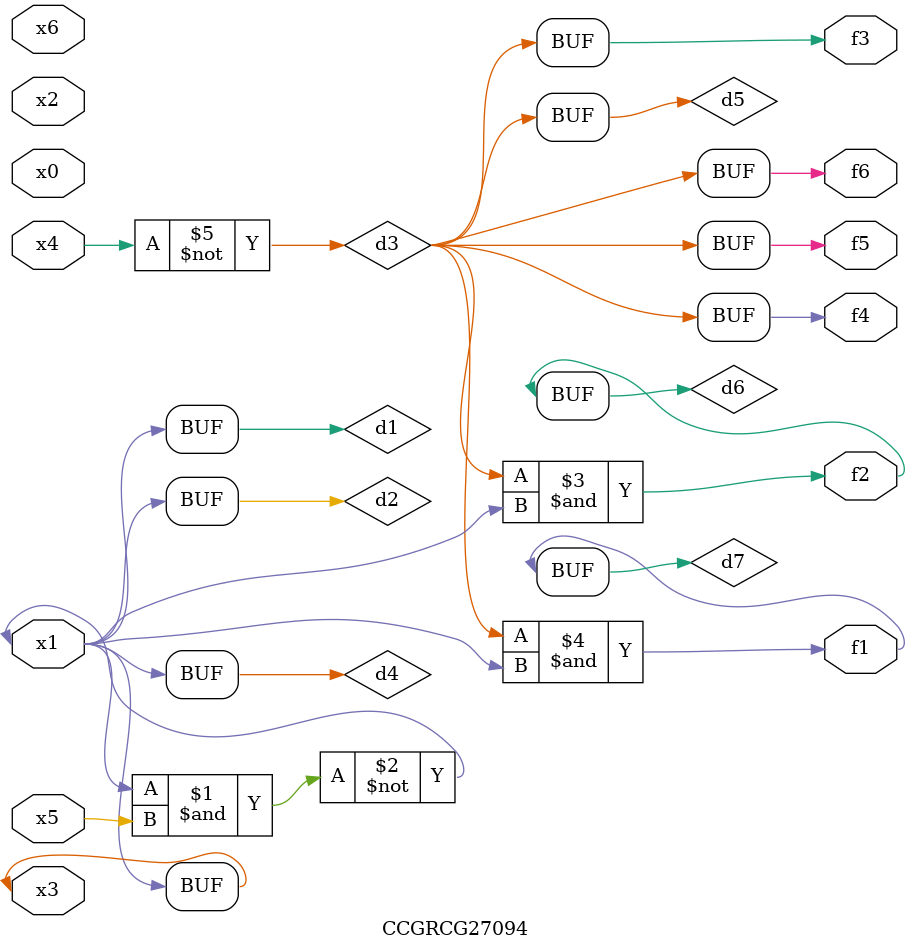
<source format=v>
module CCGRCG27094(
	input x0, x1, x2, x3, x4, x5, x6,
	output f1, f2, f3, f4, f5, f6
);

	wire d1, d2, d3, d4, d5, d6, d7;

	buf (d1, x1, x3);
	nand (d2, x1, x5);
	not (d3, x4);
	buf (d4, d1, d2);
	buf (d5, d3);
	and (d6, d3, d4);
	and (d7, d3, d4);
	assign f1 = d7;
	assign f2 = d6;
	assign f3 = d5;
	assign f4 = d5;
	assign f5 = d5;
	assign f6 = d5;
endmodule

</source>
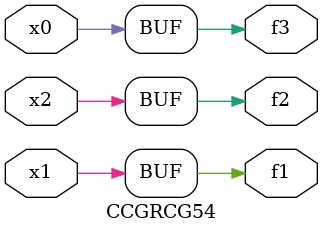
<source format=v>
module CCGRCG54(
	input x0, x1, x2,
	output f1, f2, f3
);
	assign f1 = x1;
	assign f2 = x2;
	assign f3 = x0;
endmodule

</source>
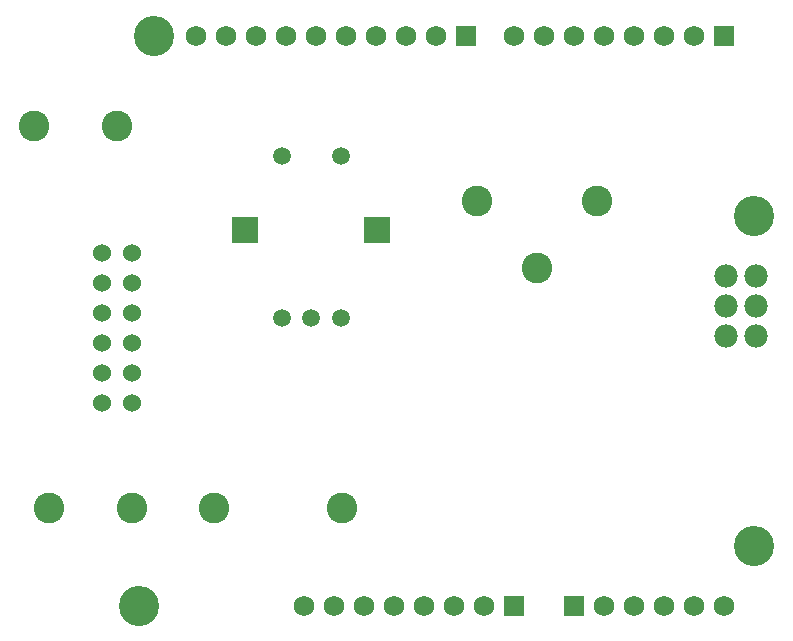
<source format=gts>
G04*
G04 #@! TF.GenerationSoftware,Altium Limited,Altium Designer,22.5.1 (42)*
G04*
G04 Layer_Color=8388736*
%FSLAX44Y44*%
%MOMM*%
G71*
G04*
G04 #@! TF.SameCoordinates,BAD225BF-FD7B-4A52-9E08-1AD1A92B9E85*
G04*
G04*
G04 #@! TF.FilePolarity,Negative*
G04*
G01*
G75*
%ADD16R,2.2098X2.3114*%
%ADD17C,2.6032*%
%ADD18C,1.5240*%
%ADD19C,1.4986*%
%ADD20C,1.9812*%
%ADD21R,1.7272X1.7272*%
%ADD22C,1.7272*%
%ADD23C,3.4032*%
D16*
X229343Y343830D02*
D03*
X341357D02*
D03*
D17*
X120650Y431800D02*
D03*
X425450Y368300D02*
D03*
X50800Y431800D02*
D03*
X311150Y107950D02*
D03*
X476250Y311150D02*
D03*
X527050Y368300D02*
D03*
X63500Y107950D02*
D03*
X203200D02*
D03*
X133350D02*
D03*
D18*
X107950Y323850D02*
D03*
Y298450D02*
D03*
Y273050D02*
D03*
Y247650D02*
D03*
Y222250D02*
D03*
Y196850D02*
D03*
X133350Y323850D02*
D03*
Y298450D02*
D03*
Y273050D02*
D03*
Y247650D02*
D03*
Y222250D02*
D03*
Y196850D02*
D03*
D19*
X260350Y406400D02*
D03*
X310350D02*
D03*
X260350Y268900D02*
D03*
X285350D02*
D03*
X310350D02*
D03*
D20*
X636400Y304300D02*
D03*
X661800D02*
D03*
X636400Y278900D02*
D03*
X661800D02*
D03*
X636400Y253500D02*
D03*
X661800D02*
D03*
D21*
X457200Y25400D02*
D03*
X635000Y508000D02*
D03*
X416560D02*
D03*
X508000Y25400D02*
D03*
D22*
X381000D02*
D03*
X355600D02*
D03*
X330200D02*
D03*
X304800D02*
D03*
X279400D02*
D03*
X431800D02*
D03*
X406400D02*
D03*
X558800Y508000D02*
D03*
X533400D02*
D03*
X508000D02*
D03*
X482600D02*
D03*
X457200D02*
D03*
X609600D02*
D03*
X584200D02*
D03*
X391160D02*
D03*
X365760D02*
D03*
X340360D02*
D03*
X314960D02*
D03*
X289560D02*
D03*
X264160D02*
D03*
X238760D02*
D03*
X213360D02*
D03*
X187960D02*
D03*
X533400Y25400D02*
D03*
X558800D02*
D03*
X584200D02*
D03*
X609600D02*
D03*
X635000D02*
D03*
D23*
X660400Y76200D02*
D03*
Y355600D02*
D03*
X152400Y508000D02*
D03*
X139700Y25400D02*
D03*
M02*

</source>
==
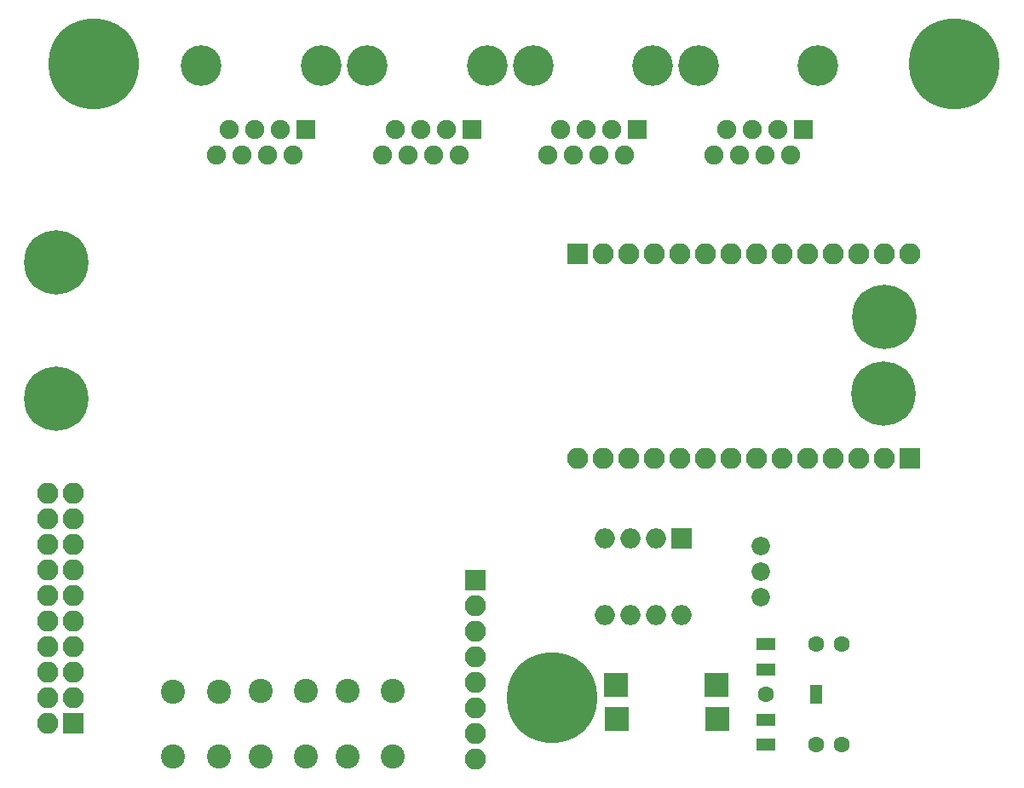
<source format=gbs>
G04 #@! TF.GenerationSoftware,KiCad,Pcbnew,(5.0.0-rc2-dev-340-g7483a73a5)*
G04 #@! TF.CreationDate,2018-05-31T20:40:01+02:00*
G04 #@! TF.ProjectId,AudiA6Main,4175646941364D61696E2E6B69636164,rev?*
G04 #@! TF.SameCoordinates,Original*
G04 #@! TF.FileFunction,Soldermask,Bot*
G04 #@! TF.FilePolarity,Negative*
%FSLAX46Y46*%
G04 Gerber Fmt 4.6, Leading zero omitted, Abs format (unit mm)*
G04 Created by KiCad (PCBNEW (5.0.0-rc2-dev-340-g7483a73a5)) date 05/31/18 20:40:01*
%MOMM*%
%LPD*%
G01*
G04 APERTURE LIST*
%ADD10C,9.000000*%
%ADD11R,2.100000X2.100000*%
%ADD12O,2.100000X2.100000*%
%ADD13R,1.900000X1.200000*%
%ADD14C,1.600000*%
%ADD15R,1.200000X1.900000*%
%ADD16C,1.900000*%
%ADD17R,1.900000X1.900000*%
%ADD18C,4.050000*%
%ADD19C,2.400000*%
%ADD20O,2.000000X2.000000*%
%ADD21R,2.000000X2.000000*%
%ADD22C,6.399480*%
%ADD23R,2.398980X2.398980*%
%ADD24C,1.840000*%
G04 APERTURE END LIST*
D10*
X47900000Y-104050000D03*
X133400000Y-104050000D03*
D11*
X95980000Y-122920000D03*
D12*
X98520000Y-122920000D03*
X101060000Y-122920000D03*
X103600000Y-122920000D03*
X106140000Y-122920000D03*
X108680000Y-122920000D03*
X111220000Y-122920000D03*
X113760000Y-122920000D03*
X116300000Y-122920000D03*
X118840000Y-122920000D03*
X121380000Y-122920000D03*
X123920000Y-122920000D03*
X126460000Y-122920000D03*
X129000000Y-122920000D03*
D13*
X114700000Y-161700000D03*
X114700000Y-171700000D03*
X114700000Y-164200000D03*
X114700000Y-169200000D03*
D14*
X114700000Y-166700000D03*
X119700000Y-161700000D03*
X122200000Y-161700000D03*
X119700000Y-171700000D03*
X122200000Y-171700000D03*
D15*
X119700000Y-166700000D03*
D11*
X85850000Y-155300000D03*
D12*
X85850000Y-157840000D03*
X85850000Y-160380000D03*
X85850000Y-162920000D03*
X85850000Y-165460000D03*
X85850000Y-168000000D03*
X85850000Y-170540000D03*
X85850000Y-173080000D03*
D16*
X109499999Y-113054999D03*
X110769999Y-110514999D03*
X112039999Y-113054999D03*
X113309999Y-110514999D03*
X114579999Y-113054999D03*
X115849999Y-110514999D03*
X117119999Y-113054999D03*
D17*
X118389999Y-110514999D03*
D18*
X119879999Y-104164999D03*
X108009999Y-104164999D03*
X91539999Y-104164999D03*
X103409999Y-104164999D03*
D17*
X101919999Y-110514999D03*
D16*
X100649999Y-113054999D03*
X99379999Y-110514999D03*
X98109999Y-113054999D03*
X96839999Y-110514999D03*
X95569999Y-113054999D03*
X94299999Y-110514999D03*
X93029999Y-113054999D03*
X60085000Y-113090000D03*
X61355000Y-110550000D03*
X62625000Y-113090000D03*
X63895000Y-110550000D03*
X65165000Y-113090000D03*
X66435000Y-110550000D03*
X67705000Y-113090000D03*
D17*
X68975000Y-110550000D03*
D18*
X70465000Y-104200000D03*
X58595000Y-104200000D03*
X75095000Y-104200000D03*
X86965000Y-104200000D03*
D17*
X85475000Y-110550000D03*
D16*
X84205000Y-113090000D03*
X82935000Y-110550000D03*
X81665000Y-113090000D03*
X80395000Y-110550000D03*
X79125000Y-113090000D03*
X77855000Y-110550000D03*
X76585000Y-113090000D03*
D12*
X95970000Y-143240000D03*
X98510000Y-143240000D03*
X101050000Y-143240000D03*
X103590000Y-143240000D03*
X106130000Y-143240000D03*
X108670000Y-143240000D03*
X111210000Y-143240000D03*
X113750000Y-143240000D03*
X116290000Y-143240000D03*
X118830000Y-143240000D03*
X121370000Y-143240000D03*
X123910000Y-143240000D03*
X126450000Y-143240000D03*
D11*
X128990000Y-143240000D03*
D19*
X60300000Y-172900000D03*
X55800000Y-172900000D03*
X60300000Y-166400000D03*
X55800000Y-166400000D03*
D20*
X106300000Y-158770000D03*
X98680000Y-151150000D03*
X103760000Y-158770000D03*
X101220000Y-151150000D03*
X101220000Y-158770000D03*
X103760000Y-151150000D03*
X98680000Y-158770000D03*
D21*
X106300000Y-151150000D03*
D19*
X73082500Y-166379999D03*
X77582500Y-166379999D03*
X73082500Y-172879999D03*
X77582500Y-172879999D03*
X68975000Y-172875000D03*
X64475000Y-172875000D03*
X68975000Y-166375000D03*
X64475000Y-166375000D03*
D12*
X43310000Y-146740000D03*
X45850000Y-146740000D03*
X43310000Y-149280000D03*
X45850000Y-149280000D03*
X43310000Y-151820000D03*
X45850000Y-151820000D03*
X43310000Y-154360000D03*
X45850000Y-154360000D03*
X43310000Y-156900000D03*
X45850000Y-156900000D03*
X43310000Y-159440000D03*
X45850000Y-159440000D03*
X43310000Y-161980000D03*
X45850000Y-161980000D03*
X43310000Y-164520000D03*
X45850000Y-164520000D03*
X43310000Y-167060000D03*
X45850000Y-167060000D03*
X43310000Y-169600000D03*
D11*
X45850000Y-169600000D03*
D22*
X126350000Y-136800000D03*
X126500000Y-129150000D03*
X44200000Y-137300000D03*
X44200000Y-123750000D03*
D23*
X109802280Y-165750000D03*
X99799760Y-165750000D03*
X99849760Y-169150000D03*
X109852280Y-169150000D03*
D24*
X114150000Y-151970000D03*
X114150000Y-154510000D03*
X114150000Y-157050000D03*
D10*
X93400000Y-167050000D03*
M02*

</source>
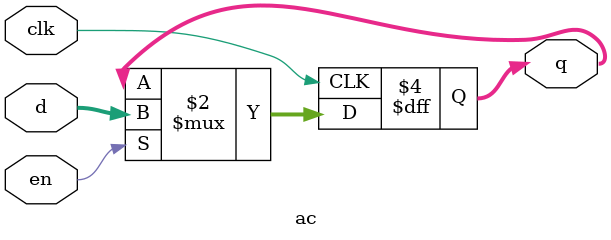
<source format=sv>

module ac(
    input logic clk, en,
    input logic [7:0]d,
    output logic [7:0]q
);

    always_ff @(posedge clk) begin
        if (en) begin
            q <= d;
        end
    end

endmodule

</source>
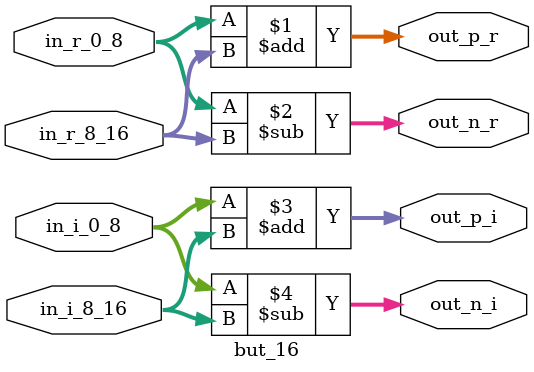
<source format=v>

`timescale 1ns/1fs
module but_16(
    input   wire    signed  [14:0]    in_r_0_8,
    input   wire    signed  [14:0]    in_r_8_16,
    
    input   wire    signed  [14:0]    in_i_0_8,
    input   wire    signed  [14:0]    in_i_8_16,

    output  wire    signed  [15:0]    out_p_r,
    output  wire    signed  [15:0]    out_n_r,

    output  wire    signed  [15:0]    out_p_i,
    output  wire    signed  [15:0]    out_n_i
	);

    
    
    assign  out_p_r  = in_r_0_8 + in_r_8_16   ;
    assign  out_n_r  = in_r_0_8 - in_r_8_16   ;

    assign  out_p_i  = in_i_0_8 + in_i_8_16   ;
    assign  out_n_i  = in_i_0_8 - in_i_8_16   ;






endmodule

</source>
--
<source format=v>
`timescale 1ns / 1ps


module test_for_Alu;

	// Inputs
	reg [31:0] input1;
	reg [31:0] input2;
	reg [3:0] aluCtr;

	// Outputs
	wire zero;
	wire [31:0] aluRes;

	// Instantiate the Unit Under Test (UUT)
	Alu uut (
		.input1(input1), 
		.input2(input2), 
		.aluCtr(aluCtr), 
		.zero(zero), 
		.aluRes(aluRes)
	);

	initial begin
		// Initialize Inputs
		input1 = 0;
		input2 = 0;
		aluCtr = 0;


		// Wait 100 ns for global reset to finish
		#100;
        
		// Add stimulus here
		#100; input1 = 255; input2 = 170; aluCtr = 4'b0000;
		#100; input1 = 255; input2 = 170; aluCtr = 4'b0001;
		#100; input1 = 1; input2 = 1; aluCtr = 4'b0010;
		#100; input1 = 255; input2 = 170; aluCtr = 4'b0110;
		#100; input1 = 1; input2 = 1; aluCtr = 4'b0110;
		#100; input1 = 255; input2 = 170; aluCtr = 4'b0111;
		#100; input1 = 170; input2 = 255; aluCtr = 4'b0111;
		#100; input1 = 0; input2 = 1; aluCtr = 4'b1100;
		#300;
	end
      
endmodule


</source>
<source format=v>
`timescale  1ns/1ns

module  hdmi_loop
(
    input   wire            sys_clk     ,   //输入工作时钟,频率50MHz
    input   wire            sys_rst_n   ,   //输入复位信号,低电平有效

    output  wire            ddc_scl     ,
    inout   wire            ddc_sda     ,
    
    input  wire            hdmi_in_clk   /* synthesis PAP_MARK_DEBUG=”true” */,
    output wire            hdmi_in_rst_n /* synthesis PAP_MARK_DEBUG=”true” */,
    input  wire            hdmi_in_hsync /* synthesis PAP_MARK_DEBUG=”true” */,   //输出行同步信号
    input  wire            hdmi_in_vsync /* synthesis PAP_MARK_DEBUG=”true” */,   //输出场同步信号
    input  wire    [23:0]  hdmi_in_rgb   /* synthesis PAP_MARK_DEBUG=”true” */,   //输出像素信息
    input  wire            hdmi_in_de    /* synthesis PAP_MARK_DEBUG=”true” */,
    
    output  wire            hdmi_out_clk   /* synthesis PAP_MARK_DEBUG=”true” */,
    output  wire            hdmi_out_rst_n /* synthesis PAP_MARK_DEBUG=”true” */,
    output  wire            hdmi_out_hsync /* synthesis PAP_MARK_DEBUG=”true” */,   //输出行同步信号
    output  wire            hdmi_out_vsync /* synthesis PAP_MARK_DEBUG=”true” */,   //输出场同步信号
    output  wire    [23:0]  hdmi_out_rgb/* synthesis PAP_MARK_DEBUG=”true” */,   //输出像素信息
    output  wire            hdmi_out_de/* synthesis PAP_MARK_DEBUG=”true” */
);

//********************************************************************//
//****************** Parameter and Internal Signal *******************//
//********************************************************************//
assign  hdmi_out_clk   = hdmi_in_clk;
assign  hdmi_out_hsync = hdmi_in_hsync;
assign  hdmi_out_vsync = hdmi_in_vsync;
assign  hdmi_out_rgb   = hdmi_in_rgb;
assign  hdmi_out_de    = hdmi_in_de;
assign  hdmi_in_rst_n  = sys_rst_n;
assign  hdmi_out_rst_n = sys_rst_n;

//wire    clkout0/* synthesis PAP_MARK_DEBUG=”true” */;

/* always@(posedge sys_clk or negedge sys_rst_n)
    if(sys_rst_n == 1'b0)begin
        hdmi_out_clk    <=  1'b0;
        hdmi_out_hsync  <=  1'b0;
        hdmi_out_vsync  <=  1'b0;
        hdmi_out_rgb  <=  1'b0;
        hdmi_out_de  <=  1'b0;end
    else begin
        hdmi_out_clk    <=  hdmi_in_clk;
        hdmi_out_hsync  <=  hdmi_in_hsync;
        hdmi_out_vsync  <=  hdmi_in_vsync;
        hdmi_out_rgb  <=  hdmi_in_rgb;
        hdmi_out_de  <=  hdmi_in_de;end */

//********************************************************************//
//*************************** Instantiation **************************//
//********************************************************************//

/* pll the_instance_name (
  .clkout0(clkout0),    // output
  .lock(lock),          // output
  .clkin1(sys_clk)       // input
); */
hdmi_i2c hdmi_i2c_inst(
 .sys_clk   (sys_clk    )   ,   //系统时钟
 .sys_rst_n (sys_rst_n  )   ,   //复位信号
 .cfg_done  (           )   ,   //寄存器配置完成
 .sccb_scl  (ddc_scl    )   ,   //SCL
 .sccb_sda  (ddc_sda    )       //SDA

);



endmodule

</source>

* **Action item**
Please return all lines from the records that hold the word "APERTURE".

* **Exercise answer**
G04 APERTURE LIST*
G04 APERTURE END LIST*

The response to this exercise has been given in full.